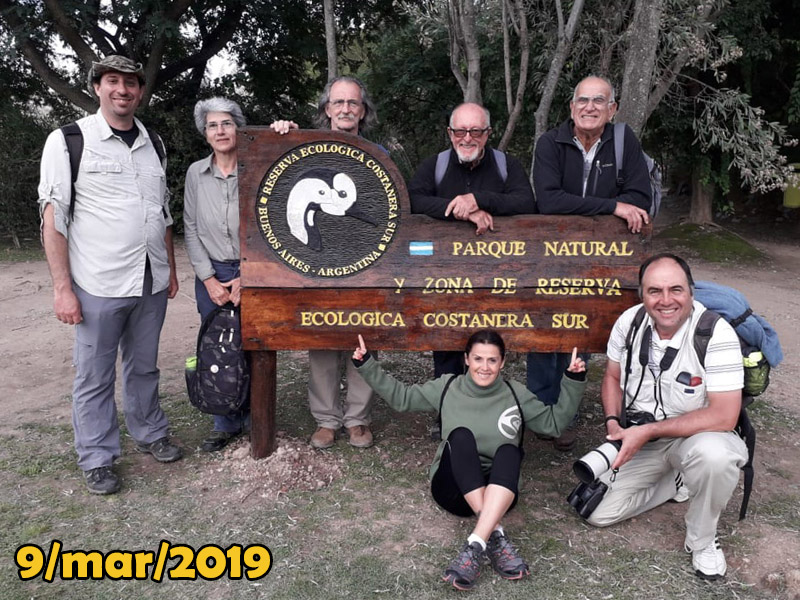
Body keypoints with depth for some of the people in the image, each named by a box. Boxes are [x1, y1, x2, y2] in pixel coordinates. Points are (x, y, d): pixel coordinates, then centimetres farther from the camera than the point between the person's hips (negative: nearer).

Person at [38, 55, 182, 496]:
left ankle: (150, 434, 35)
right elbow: (53, 217, -8)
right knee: (94, 377, 7)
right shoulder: (68, 141, -5)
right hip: (99, 285, -4)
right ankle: (96, 460, 22)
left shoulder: (152, 143, 10)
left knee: (144, 367, 18)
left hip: (152, 282, 4)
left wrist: (171, 270, 14)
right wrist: (62, 288, -12)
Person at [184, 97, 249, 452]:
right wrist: (209, 280, -3)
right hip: (212, 276, 2)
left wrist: (247, 278, -9)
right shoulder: (196, 173, 4)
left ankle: (255, 419, 22)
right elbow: (191, 231, 5)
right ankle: (227, 424, 21)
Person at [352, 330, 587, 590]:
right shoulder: (447, 387, 6)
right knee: (461, 435, -31)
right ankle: (496, 536, -36)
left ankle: (476, 545, -43)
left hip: (498, 493, 0)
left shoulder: (516, 394, 6)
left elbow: (554, 421, 10)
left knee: (509, 450, -33)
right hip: (454, 488, 0)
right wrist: (367, 365, 3)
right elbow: (400, 397, 10)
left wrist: (573, 381, 0)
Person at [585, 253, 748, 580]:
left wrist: (648, 431, -28)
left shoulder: (717, 334, -25)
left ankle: (701, 541, -9)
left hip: (694, 435, -4)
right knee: (597, 512, -6)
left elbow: (724, 417, -27)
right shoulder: (629, 321, -10)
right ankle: (676, 482, 18)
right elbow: (612, 376, 7)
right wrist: (613, 421, -11)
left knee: (714, 455, -40)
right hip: (636, 438, 4)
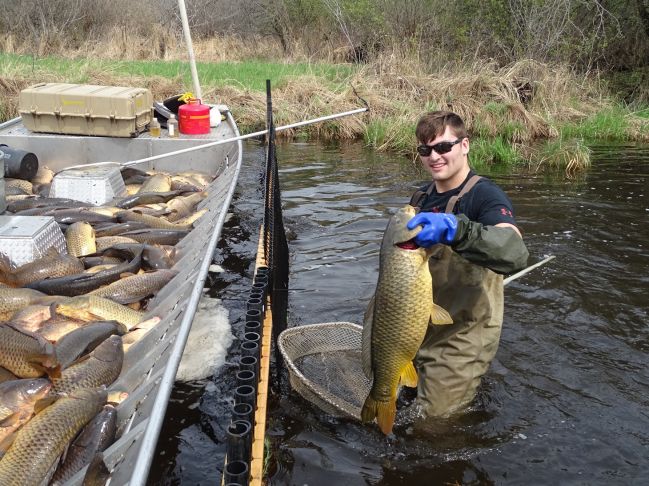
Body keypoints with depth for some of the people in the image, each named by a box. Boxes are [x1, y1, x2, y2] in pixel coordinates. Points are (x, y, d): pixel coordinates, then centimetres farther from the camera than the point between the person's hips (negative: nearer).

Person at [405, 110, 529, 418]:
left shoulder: (485, 195, -18)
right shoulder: (421, 197, 6)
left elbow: (515, 254, -39)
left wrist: (455, 228, -51)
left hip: (462, 334, -7)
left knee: (435, 418, 3)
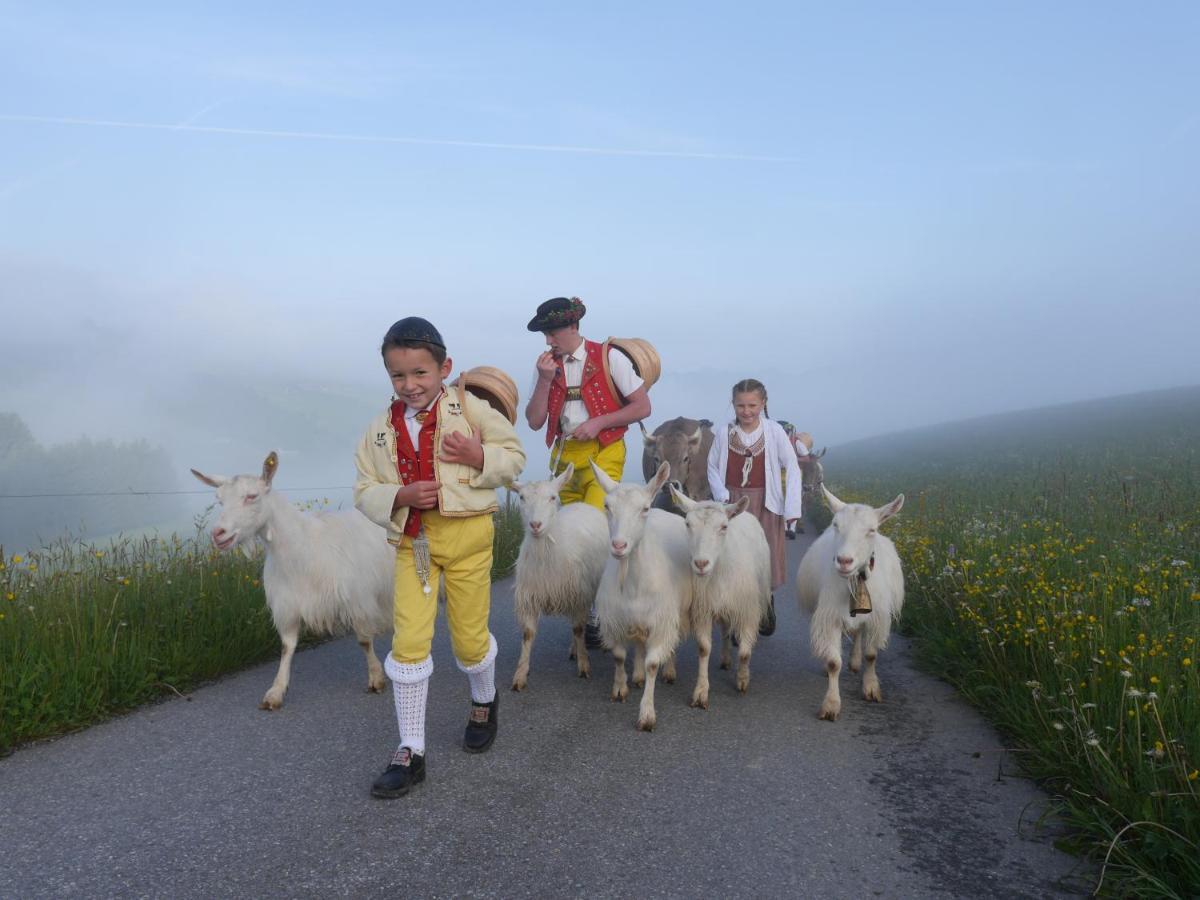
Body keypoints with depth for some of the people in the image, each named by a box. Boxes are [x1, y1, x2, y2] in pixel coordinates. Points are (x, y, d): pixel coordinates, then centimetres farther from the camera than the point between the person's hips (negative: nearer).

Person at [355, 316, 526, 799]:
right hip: (411, 540, 2)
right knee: (408, 641, -5)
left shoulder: (470, 410, -5)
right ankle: (410, 752, 8)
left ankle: (484, 700, 44)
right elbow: (365, 491, 4)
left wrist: (479, 457, -19)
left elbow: (514, 455, 1)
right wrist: (401, 495, -16)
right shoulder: (381, 429, 2)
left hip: (466, 533, -2)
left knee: (469, 637, 9)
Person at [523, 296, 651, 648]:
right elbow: (535, 422, 4)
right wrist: (545, 379, -9)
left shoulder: (609, 358, -4)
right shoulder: (547, 364, 7)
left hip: (603, 454, -4)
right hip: (565, 456, 4)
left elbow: (642, 407, -3)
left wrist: (599, 422, -13)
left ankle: (596, 615, -5)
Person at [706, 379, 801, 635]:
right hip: (733, 505, 1)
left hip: (765, 505, -1)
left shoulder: (774, 432, -6)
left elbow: (792, 469, -3)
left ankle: (765, 611, 31)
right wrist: (722, 496, -7)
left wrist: (792, 508, -9)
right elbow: (712, 467, 8)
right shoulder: (723, 433, -2)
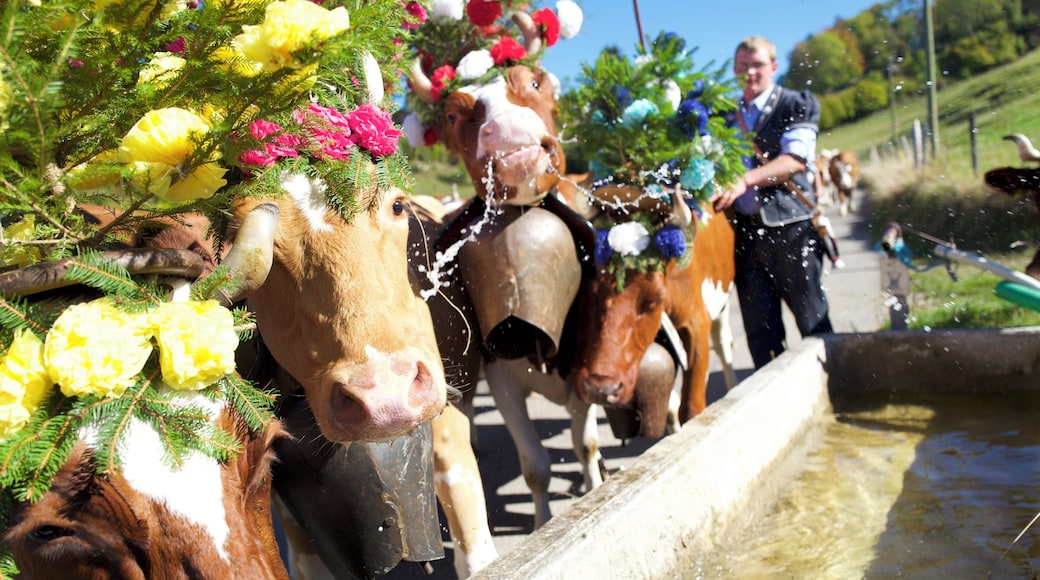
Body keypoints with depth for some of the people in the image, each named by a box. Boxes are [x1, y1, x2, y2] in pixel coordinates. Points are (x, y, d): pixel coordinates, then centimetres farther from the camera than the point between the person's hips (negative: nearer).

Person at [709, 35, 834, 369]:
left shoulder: (798, 104, 1)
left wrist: (746, 180, -24)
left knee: (812, 318, 3)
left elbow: (796, 160, -12)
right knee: (759, 327, 8)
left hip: (791, 228, -4)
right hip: (744, 229, 4)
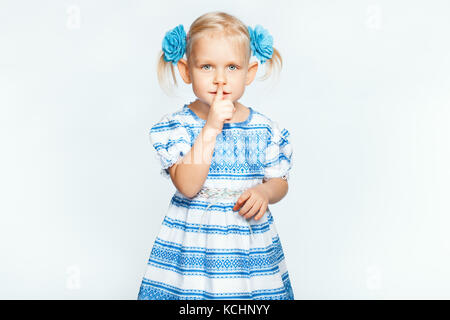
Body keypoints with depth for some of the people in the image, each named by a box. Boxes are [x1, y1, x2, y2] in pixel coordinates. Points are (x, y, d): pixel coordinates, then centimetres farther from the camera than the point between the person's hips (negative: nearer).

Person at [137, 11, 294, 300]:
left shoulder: (266, 130, -2)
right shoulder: (176, 126, -8)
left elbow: (280, 182, 9)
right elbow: (187, 186, -21)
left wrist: (265, 192, -15)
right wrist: (211, 128, -24)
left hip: (249, 238, 2)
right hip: (192, 239, -2)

★ ★ ★ ★ ★

_WHAT THE TASK REQUIRES_.
Convert every line of the data above into a JSON array of strings, one string per line. Omit blank lines and the pictures.

_RESPONSE TO THIS TASK_.
[
  "Body keypoints with depth for some of the people in the image, each named by a box. Boxes are [x1, y1, x2, y2] in pixel coordinates. Points are (x, y, d): pixel coordinates, then centimetres farther from the camera than the point between the person's hips (negative: nearer).",
  "Person at [38, 55, 182, 496]:",
  "left ankle: (150, 434, 35)",
  "right elbow: (53, 217, -8)",
  "right knee: (94, 377, 7)",
  "right shoulder: (68, 141, -5)",
  "right hip: (99, 285, -4)",
  "right ankle: (96, 460, 22)",
  "left shoulder: (152, 143, 10)",
  "left knee: (144, 367, 18)",
  "left hip: (152, 282, 4)",
  "left wrist: (171, 270, 14)",
  "right wrist: (62, 288, -12)",
  "Person at [184, 97, 249, 452]:",
  "right wrist: (209, 280, -3)",
  "right hip: (212, 276, 2)",
  "left wrist: (247, 278, -9)",
  "right shoulder: (196, 173, 4)",
  "left ankle: (255, 419, 22)",
  "right elbow: (191, 231, 5)",
  "right ankle: (227, 424, 21)",
  "Person at [352, 330, 587, 590]:",
  "right shoulder: (447, 387, 6)",
  "right knee: (461, 435, -31)",
  "right ankle: (496, 536, -36)",
  "left ankle: (476, 545, -43)",
  "left hip: (498, 493, 0)",
  "left shoulder: (516, 394, 6)",
  "left elbow: (554, 421, 10)",
  "left knee: (509, 450, -33)",
  "right hip: (454, 488, 0)",
  "right wrist: (367, 365, 3)",
  "right elbow: (400, 397, 10)",
  "left wrist: (573, 381, 0)",
  "Person at [585, 253, 748, 580]:",
  "left wrist: (648, 431, -28)",
  "left shoulder: (717, 334, -25)",
  "left ankle: (701, 541, -9)",
  "left hip: (694, 435, -4)",
  "right knee: (597, 512, -6)",
  "left elbow: (724, 417, -27)",
  "right shoulder: (629, 321, -10)",
  "right ankle: (676, 482, 18)",
  "right elbow: (612, 376, 7)",
  "right wrist: (613, 421, -11)",
  "left knee: (714, 455, -40)",
  "right hip: (636, 438, 4)",
  "Body keypoints with depth for some of the people in the image, each named by a box. Boxes are [x1, y1, x2, y2] in pixel coordinates. Points are (x, y, d): pixel coordinates, then centimetres farther from the camera than the point between the person's hips (negative: nearer).",
  "Person at [405, 110, 529, 418]:",
  "left shoulder: (485, 195, -18)",
  "right shoulder: (421, 197, 6)",
  "left elbow: (515, 254, -39)",
  "left wrist: (455, 228, -51)",
  "left hip: (462, 334, -7)",
  "left knee: (435, 418, 3)",
  "Body keypoints with depth for some of the people in the image, each named by a box. Boxes are [x1, y1, x2, y2] in pixel coordinates. Points are (x, y, d): pixel coordinates, then centimetres farther from the camera than the point between the person's hips (negative: nearer).",
  "Person at [355, 316, 526, 799]:",
  "right hip: (411, 540, 2)",
  "right knee: (408, 641, -5)",
  "left shoulder: (470, 410, -5)",
  "right ankle: (410, 752, 8)",
  "left ankle: (484, 700, 44)",
  "right elbow: (365, 491, 4)",
  "left wrist: (479, 457, -19)",
  "left elbow: (514, 455, 1)",
  "right wrist: (401, 495, -16)",
  "right shoulder: (381, 429, 2)",
  "left hip: (466, 533, -2)",
  "left knee: (469, 637, 9)",
  "Person at [523, 296, 651, 648]:",
  "right elbow: (535, 422, 4)",
  "right wrist: (545, 379, -9)",
  "left shoulder: (609, 358, -4)",
  "right shoulder: (547, 364, 7)",
  "left hip: (603, 454, -4)",
  "right hip: (565, 456, 4)",
  "left elbow: (642, 407, -3)",
  "left wrist: (599, 422, -13)",
  "left ankle: (596, 615, -5)",
  "Person at [706, 379, 801, 635]:",
  "right hip: (733, 505, 1)",
  "left hip: (765, 505, -1)",
  "left shoulder: (774, 432, -6)",
  "left elbow: (792, 469, -3)",
  "left ankle: (765, 611, 31)",
  "right wrist: (722, 496, -7)",
  "left wrist: (792, 508, -9)",
  "right elbow: (712, 467, 8)",
  "right shoulder: (723, 433, -2)",
  "Body keypoints with depth for some of the people in the image, each named by a box. Boxes are [x1, y1, x2, y2] in pixel coordinates. Points are (x, y, d): pixel coordinates, then centimetres farther from the camera than the point between the person's hips (negative: nearer).",
  "Person at [709, 35, 834, 369]:",
  "left shoulder: (798, 104, 1)",
  "left wrist: (746, 180, -24)",
  "left knee: (812, 318, 3)",
  "left elbow: (796, 160, -12)",
  "right knee: (759, 327, 8)",
  "left hip: (791, 228, -4)",
  "right hip: (744, 229, 4)",
  "Body keypoints with depth for some of the people in the image, each named by a box. Boxes are [x1, y1, x2, y2] in pixel coordinates. Points are (x, y, d): pixel coordinates, then centimetres farther from the camera than the point between the person's hips (negative: nearer).",
  "Person at [137, 11, 294, 300]:",
  "left shoulder: (266, 130, -2)",
  "right shoulder: (176, 126, -8)",
  "left elbow: (280, 182, 9)",
  "right elbow: (187, 186, -21)",
  "left wrist: (265, 192, -15)",
  "right wrist: (211, 128, -24)",
  "left hip: (249, 238, 2)",
  "right hip: (192, 239, -2)"
]